▶ [WHAT YOU ARE ASKED TO DO]
Reproduce exactly the lines from the start of the records through the line containing "Figure 2. Population", both included. Leave the pictures out.

▶ [INPUT RECORDS]

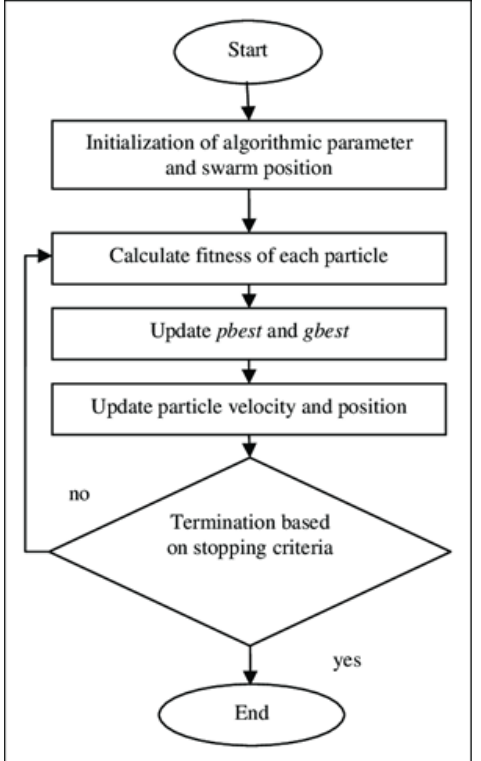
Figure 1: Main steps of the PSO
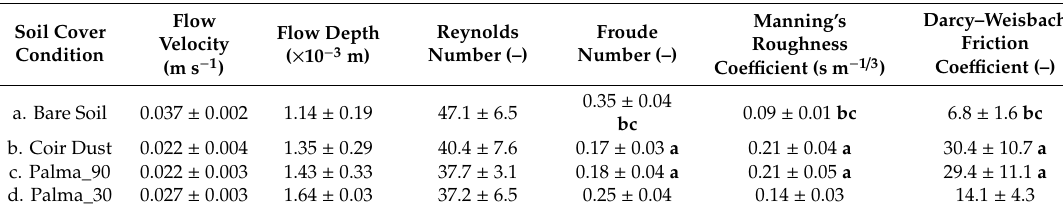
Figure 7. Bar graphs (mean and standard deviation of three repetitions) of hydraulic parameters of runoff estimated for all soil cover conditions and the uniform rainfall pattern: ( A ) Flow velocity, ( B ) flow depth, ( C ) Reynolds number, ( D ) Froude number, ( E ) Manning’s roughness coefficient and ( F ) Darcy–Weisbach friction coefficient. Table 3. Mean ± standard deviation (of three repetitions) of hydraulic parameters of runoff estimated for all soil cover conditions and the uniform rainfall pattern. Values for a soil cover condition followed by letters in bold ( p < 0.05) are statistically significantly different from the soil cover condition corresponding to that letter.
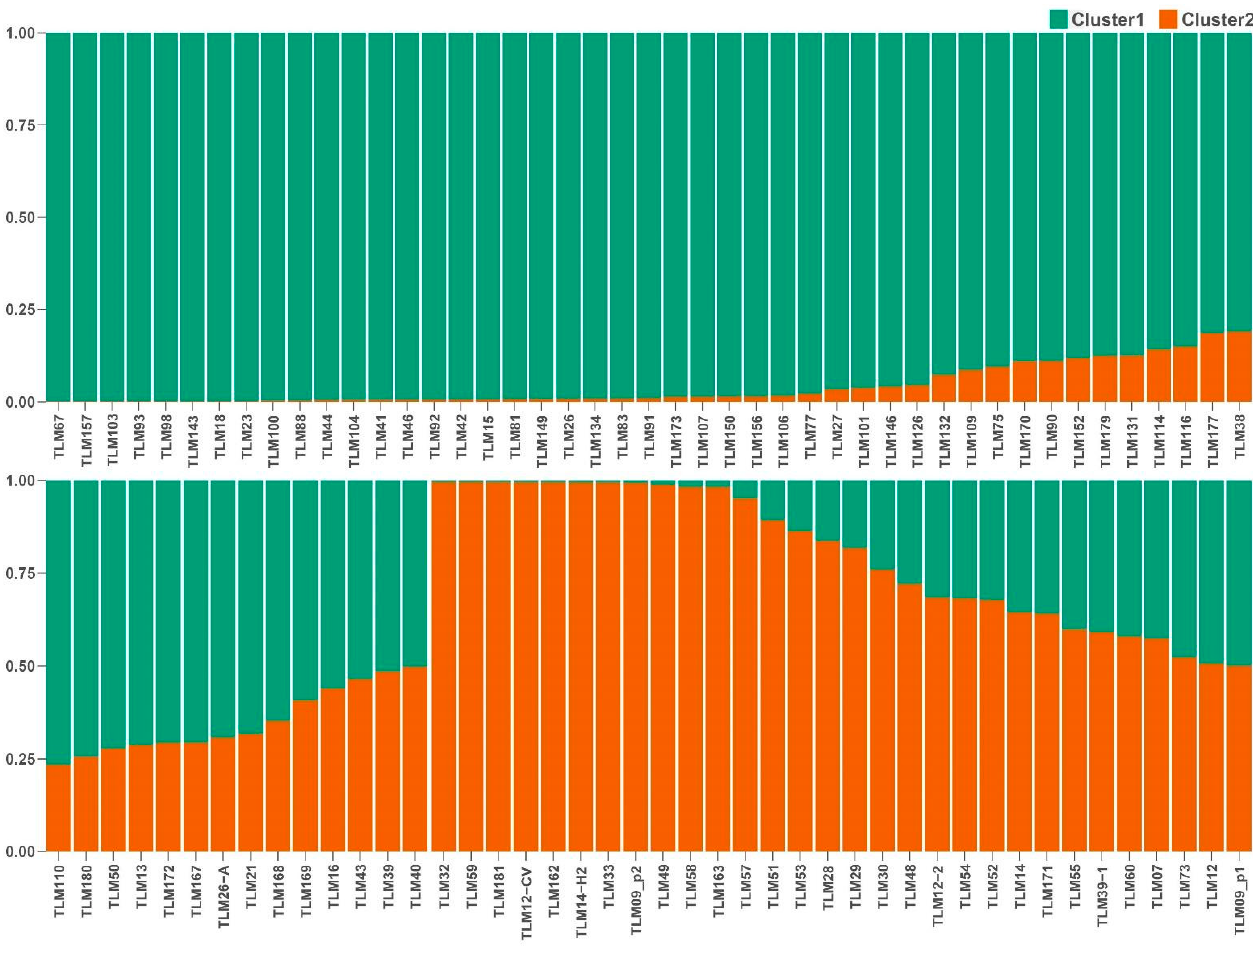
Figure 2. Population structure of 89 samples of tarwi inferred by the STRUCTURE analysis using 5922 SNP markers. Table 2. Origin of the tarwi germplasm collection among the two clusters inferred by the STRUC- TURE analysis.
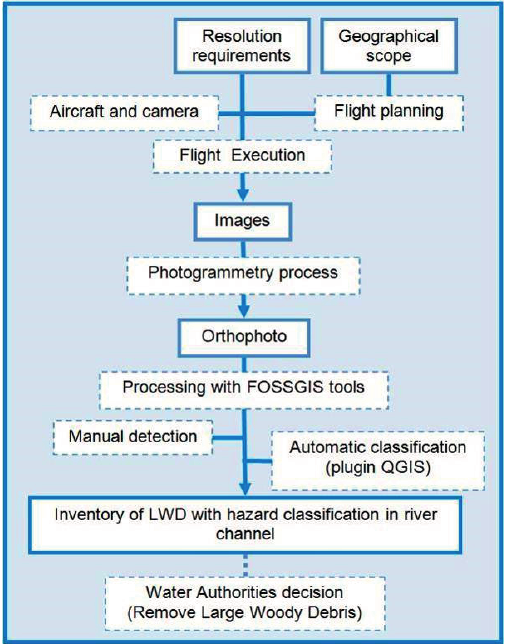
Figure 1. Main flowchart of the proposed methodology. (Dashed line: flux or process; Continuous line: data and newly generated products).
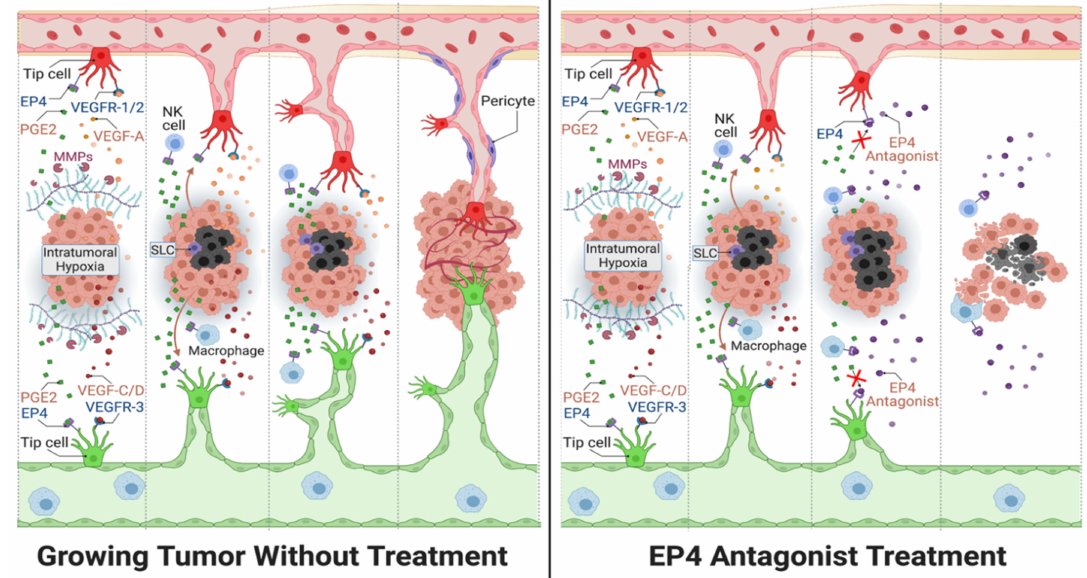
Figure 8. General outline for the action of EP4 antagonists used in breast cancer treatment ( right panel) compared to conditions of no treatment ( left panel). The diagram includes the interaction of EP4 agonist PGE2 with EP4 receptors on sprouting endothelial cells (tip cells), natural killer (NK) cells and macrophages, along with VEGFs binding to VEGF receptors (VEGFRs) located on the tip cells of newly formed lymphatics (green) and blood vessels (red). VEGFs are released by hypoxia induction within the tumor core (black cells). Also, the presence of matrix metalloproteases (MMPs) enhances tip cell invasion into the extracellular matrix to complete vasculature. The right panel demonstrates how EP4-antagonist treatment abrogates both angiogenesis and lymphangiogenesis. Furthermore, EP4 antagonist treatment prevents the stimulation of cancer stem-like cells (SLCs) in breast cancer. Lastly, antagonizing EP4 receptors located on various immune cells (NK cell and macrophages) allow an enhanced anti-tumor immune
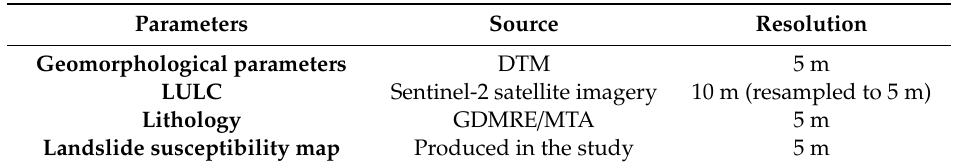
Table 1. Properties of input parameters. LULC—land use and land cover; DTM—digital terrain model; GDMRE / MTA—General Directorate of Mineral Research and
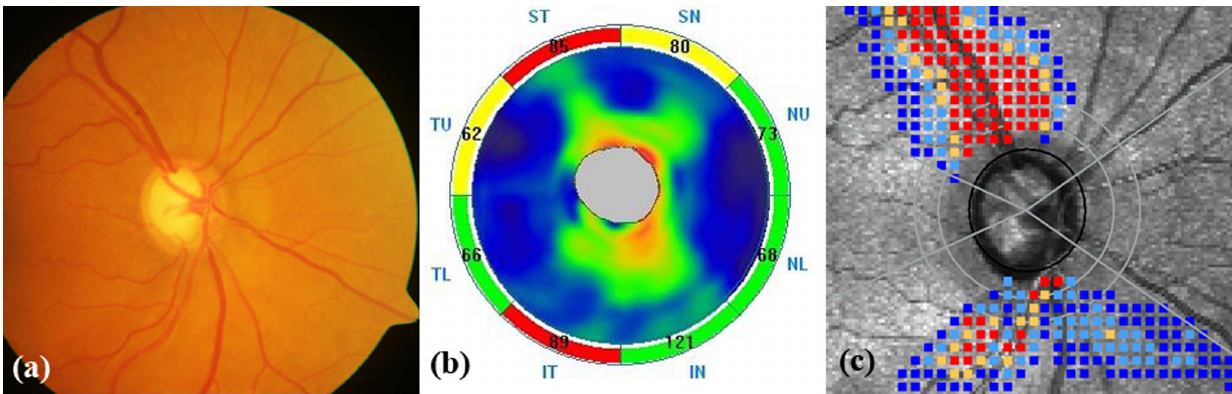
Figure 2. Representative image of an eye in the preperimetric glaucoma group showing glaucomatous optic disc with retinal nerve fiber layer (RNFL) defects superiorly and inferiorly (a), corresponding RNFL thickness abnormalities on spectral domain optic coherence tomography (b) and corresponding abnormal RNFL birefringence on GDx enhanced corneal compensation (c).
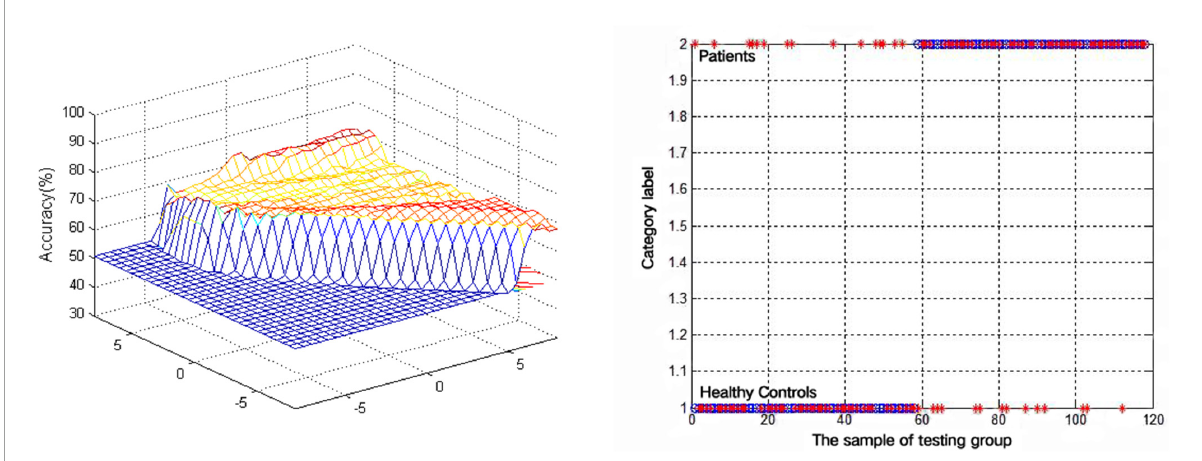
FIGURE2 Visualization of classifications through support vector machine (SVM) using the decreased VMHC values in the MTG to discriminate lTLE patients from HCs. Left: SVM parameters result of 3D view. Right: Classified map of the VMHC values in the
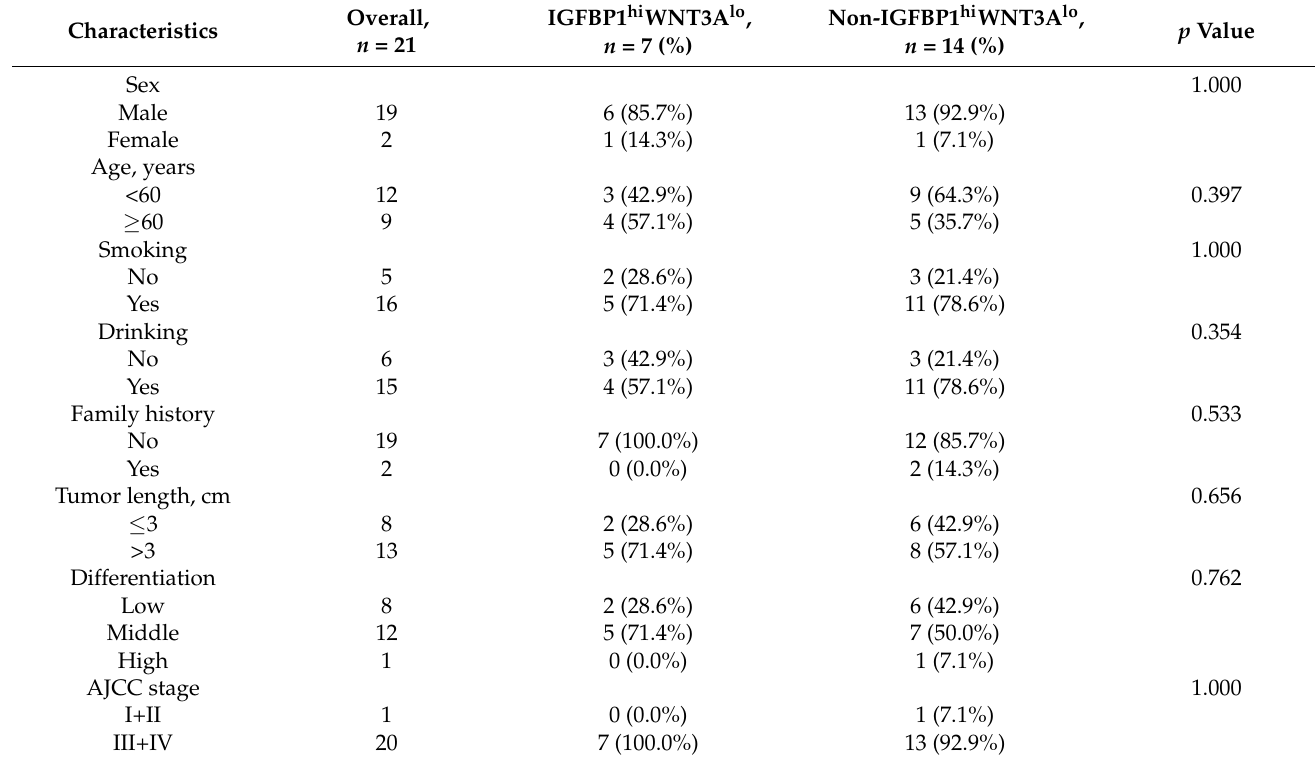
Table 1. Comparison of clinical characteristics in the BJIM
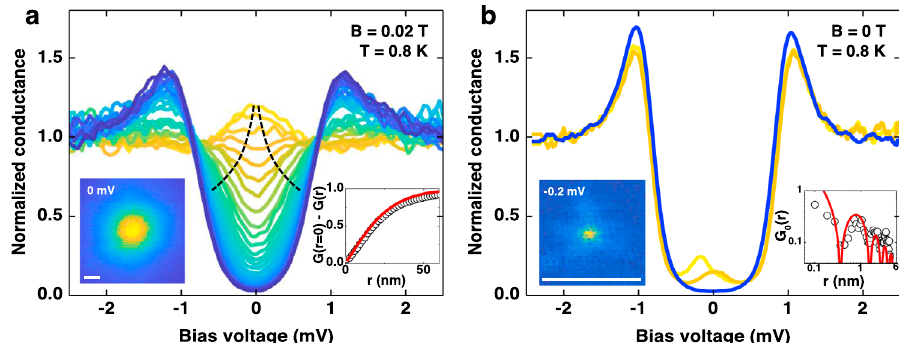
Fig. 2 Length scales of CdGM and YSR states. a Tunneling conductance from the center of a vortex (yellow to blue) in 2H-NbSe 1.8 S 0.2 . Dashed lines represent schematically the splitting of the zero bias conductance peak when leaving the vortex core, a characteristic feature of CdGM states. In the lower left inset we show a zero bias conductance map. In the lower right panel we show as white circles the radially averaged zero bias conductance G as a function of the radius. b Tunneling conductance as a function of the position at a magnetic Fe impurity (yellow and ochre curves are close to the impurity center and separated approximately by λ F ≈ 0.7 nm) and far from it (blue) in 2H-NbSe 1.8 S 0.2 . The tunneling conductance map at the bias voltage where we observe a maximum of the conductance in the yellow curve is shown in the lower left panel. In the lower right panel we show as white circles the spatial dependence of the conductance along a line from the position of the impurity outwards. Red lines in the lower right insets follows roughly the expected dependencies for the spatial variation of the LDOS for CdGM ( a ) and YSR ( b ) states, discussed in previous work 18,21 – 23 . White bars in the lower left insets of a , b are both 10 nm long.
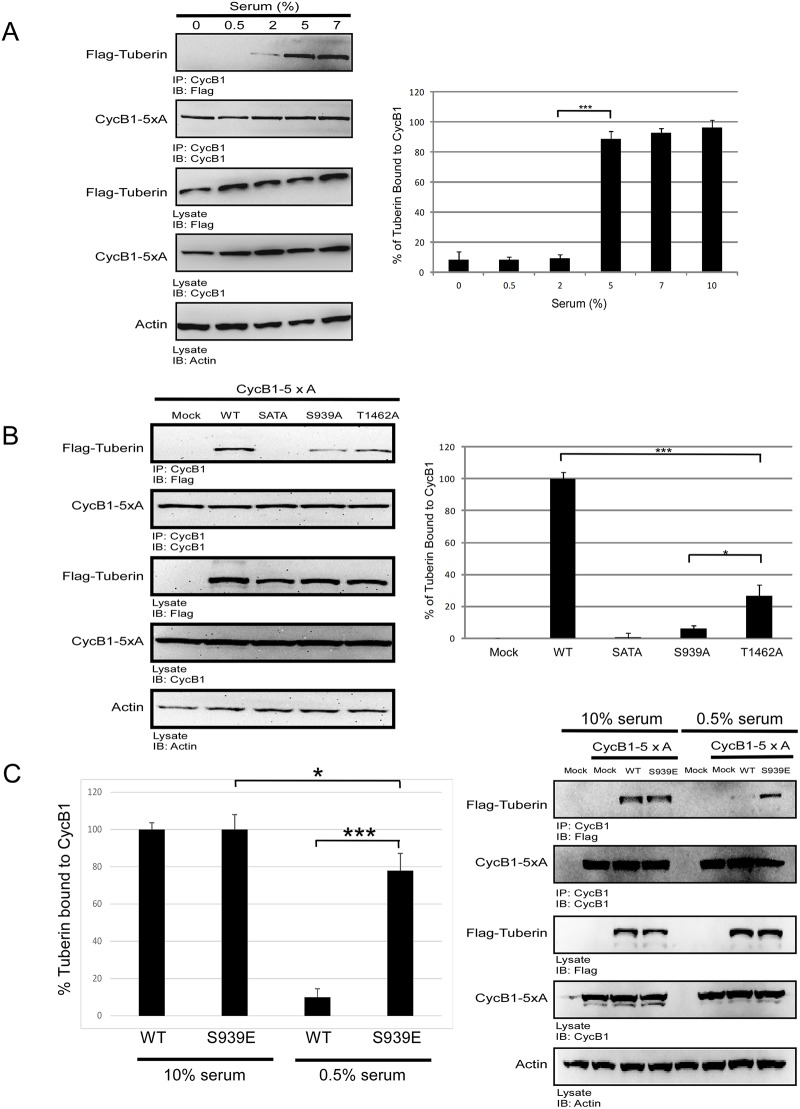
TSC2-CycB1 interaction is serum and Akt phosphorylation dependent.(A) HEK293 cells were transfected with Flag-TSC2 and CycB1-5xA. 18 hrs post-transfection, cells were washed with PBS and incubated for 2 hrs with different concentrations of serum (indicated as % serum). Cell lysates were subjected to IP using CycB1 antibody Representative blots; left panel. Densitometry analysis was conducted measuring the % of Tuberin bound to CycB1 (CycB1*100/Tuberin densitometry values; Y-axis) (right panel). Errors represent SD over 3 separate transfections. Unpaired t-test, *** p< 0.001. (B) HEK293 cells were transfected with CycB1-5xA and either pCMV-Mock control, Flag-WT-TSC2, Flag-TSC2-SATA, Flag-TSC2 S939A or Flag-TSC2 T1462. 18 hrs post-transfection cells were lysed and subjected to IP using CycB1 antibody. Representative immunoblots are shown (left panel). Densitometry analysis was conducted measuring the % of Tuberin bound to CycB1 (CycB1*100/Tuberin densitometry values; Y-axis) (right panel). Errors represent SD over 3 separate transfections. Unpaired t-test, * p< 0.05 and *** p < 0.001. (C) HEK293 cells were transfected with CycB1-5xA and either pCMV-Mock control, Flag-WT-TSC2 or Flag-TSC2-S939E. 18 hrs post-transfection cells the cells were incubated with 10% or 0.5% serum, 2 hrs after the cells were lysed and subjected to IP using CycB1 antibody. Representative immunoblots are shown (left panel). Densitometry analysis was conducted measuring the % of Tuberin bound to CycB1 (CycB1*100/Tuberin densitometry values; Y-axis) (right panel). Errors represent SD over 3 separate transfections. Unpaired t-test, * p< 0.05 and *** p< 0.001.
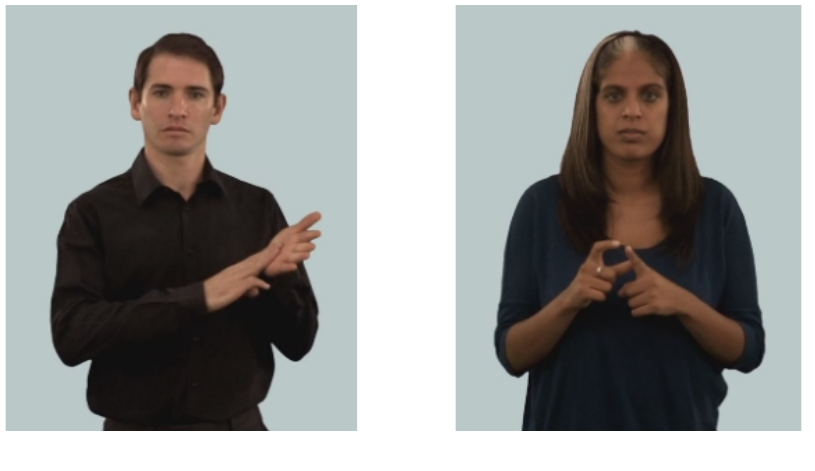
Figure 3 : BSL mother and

▶ [YOUR SOLUTION]
Figure 1: Main steps of the PSO
Figure 7. Bar graphs (mean and standard deviation of three repetitions) of hydraulic parameters of runoff estimated for all soil cover conditions and the uniform rainfall pattern: ( A ) Flow velocity, ( B ) flow depth, ( C ) Reynolds number, ( D ) Froude number, ( E ) Manning’s roughness coefficient and ( F ) Darcy–Weisbach friction coefficient. Table 3. Mean ± standard deviation (of three repetitions) of hydraulic parameters of runoff estimated for all soil cover conditions and the uniform rainfall pattern. Values for a soil cover condition followed by letters in bold ( p < 0.05) are statistically significantly different from the soil cover condition corresponding to that letter.
Figure 2. Population structure of 89 samples of tarwi inferred by the STRUCTURE analysis using 5922 SNP markers. Table 2. Origin of the tarwi germplasm collection among the two clusters inferred by the STRUC- TURE analysis.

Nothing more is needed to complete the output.